Now, I’m comparing the ability of a couple of classifiers against each other - i.e. one looks at all 5 phenotypes, another looks at a subset of 4, then I have two which look at 3 phenotypes.

I’d really like to be able to plot ROC curves for each of these classifiers to directly compare them using AUC. Is there a way to get data out to do this? I’ve tried using enrichment scores but they aren’t really suited to it

Any help much appreciated,
Cheers,
Paul


#2

Hi Paul,

This is a good question, and CPA’s “Check Progress” button is at least an attempt at answering this. It does a cross-validation of the training set (10 fold, I believe), though there are other metrics out there, as you say.

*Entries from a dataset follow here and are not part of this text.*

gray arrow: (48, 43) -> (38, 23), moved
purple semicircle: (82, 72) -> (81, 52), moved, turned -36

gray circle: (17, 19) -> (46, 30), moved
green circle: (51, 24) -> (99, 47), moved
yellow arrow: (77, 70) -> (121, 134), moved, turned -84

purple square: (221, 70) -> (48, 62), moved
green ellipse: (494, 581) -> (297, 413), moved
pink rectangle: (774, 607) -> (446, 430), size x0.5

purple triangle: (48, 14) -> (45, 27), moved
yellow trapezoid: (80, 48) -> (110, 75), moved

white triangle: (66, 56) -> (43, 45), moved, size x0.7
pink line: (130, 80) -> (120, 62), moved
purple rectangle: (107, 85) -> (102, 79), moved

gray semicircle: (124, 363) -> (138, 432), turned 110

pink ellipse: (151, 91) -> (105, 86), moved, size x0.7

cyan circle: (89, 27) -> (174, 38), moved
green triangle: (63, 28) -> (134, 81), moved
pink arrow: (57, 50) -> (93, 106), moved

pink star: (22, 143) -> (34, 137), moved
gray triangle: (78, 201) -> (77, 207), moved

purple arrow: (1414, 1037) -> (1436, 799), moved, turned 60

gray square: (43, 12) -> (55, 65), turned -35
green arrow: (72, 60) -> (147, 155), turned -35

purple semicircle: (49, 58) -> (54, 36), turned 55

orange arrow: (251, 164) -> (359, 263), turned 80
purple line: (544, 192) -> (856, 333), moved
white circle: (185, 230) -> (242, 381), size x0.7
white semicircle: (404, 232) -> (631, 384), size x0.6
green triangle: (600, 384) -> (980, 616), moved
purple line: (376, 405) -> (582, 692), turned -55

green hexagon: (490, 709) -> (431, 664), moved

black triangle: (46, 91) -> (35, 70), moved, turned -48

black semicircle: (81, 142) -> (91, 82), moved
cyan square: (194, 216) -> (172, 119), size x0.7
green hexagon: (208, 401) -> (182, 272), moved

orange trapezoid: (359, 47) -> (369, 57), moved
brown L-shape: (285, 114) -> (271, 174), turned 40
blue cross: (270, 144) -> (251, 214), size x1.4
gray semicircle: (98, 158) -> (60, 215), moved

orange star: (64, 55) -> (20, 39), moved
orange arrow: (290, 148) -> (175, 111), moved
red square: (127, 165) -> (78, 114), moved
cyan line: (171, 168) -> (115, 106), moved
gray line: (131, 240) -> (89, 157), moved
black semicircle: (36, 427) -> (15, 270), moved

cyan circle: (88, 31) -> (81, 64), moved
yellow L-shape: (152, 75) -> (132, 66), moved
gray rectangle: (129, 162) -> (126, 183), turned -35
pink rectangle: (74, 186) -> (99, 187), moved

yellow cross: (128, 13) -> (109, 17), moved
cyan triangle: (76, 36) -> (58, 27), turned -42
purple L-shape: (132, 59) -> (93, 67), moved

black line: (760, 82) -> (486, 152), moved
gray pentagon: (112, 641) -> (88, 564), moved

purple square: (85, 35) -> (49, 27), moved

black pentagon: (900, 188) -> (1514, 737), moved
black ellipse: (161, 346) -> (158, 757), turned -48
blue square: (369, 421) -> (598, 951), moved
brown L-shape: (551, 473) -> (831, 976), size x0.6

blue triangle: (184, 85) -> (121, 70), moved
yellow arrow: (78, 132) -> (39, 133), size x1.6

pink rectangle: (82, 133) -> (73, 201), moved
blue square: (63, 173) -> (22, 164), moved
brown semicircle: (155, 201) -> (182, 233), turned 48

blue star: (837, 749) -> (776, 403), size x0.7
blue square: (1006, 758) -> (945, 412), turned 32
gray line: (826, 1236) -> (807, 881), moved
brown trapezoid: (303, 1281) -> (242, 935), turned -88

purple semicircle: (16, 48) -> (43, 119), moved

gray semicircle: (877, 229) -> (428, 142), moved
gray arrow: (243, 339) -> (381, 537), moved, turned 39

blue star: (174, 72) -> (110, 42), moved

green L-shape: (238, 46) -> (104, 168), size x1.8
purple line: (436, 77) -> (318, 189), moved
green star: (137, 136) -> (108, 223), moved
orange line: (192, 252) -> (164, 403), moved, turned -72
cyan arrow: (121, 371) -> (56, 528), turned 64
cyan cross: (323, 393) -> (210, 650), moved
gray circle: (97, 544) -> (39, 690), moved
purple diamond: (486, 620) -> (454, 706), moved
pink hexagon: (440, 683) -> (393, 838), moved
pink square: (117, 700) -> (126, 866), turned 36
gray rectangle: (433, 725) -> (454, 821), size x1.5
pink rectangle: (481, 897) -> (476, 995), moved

With >2 classes though, our output plot is hard to assess what classes are providing the error. I forwarded this question to others in the group who may have code for this available, plus we have a couple students now that might have time to look into this, but we’ll see what they say.

Cheers,
David


#3

Follow-up reply from one of our group members:

[quote]XValidate in FastGentleBoosting.py will give the number of misclassified examples, but I don’t think there’s a way to get the information he wants with the current version. The only measure of accuracy now is the cross validation from Check Progress. Yes, we haven’t talked specifically about what metrics should be added, but we do want to improve in that area.

For future reference, if we want a python implementation of multiclass ROC curves see here scikit-learn.org/dev/auto_exampl … lot-roc-py [/quote]

Hope that helps, at least for now.
David